My full webinar can be found here. But I thought it was important to share my number one priority – “Insight, not Infrastructure”.

For too long, the Information industry has focused on the infrastructure components of information-flow. Many IT departments spend close to 100% of their time deploying, maintaining, and supporting infrastructure, rather than trying to discover new business opportunities from what the infrastructure actually supports – the valuable data and information.

Don’t get me wrong, infrastructure is still a necessary and vital part of the overall information-flow. Without it, nothing will actually get done! However, we must shift the balance away from focusing on infrastructure, and focusing on value creation.

Neuralytix is proposing the following model:

The Neuralytix™ Information to Innovation™ Model (Source: Neuralytix, 2013)

The convergence of the big buzzword technologies including Big Data, Cloud,Mobility, and Social are all at a point where IT can truly exploit all these technologies to discover deeper insights and foresights into an enterprise’s ability to find new business innovation.

To address the infrastructure question, I propose a very simple solution: let your vendor help you. All the major vendors now (with only a couple of outliers) offer their own end-to-end compute-storage-network converged infrastructure solutions. Even the outliers have partnered to deliver converged infrastructure. Therefore, relationships with your vendors will play a strong role. Now, this is not to suggest that you abandon what you currently have or the differentiation and value specific vendors bring to your organization. Simply, IT departments must shift its focus, its energies, its skill sets towards activities that the business can view as revenue generating rather than just cost efficient.

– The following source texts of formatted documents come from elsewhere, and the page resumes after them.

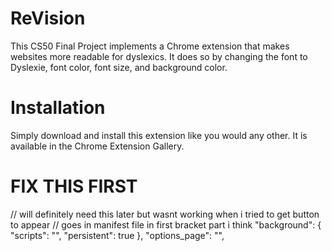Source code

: ReVision
===========

This CS50 Final Project implements a Chrome extension that makes websites more readable for dyslexics.
It does so by changing the font to Dyslexie, font color, font size, and background color.  

Installation
===========
Simply download and install this extension like you would any other. It is available in the Chrome Extension Gallery.



FIX THIS FIRST
===========
// will definitely need this later but wasnt working when i tried to get button to appear
// goes in manifest file in first bracket part i think
"background": {
  "scripts": "",
  "persistent": true
},
"options_page": "",
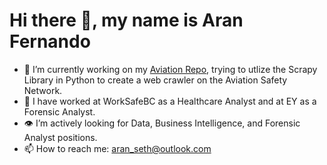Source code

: # Hi there 👋, my name is Aran Fernando

- 🔭 I’m currently working on my [Aviation Repo](https://github.com/Oraculous/aviation), trying to utlize the Scrapy Library in Python to create a web crawler on the Aviation Safety Network.
- 💼 I have worked at WorkSafeBC as a Healthcare Analyst and at EY as a Forensic Analyst.
- 👁️ I’m actively looking for Data, Business Intelligence, and Forensic Analyst positions.
- 📫 How to reach me: aran_seth@outlook.com
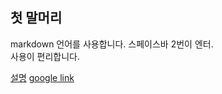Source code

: ## 첫 말머리
markdown 언어를 사용합니다.  스페이스바 2번이 엔터.  
사용이 편리합니다.

[설명](링크)
[google link](https://www.google.com/)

At Neuralytix, we have a trademarked saying about Big Data, “If you’re not doing it, your competitors are™”. If you are still undecided about Big Data, then I strongly suggest that you take a stance to getting on with a Big Data project.

Despite the inclusion of the word “Big” in Big Data, neither the data sets nor the project need to be “big”. The ultimate aim for Big Data is to incorporate multiple sets of data, (preferably) both proprietary (internal) data, with public (external) data and to discover insights into the business through a combination of hypotheses and analyses, augmented with intuition to generate new business innovation.

To get going, I recommend that the IT department sit down with the marketing department and simply ask, what information about the company do you want to know that you don’t already know? Very likely, you will find that this simple question will be insightful unto itself.

Good luck … and have a prosperous 2013! Happy hunting (for new insights!)